The firm also explored other alternatives—the possibility of a public credit union, the state purchase of a private bank, and the use of cryptocurrency. These potential solutions were also ruled out, as they would “still run afoul of current federal law.” In a summary accompanying its 151-page report, Level 4 Ventures concluded that “a state-backed cannabis bank involves unacceptable degrees of legal, schedule, mission, and financial risks.”
Notably, the firm’s report underscores that there would be dangers to a public bank no matter which way the federal conversation about cannabis goes. “If federal regulators begin to aggressively enforce federal laws, the bank would be closed and deposits subject to confiscation,” the report noted. Yet, with an eye towards the potential end of prohibition, it also notes that “If federal regulations change during this time and cannabis banking becomes legal, the bank would most likely be closed at that point due to a decreased business demand for the bank and thereby incur a significant loss.”
Level 4’s findings were echoed in a separate analysis produced by the California Department of Justice, which focused on potential legal obstacles. In a letter issued to the State Treasurer’s Office one day before the public hearing, California Attorney General Xavier Becerra said that a public cannabis bank would “violate several federal criminal statutes, including the Controlled Substances Act, anti-money laundering laws, and the Racketeer Influenced & Corrupt Organizations Act (RICO).”
Though the state’s findings come on the heels of a failed attempt to create a public bank in Los Angeles, where a November ballot measure was defeated, it is unclear whether they mark the end of the possibility in California. Activists in the city of Santa Rosa have organized in favor of a public bank and are networking with like-minded groups throughout the state. On the national front, some federal legislators have expressed interest in public banks, which proponents maintain could better provide funding for green energy projects and affordable housing. This includes Rep. Alexandria Ocasio-Cortez (D-New York), whose draft text for a select committee on a Green New Deal calls for “a new public bank or system of regional and specialized public banks.” The draft, however, makes no mention of cannabis, a notable fact given that, at the municipal level, some proponents have even opposed using public banks to serve the cannabis industry.
In the same vein, the report commissioned by the California State Treasurer recognized the success of the Bank of North Dakota and the recently approved Territorial Bank of American Samoa, but noted that neither was “created with the intention to serve the cannabis industry.” (The North Dakota bank was founded 100 years ago to aid grain farmers).

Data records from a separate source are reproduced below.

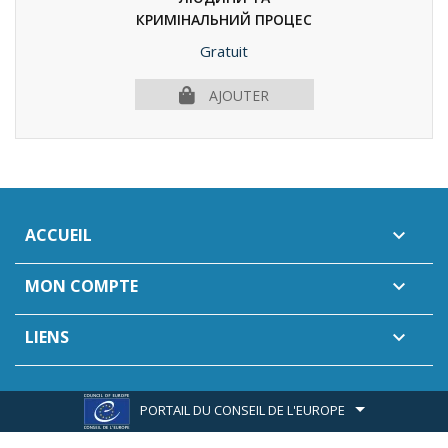
КРИМІНАЛЬНИЙ ПРОЦЕС
(Human...
(2019)
Prix
Gratuit
AJOUTER
ACCUEIL

MON COMPTE

LIENS

PORTAIL DU CONSEIL DE L'EUROPE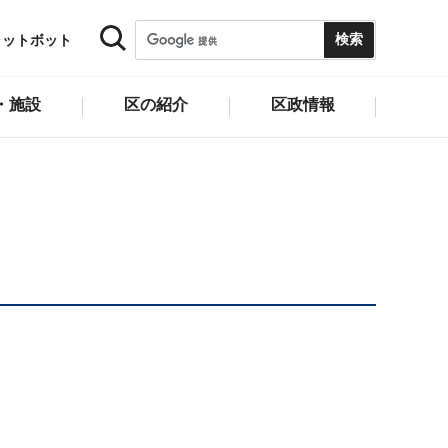
ャットボット
・施設
区の紹介
区政情報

The Strengthening the Tenth Amendment Through Entrusting States (STATES) Act, a bipartisan bill that aims to protect state cannabis regulations from federal interference, could also bring about a solution to the banking problem. If implemented, transactions involving the legal cannabis industry would no longer be considered “trafficking” under the federal Controlled Substances Act. These transactions could therefore be carried out without the threat of money laundering prosecution, civil forfeiture of collateral, and other criminal violations that could lead to a charter revocation.
“While today’s announcement may not lay out the path some of us had hoped,” Treasurer Chiang said at the hearing, “it did reinforce the inconvenient reality that a definitive solution will remain elusive until the federal government takes action.”
“They must either remove cannabis from its official list of banned narcotics or approve safe harbor legislation that protects banks serving cannabis businesses from prosecution,” Chiang added.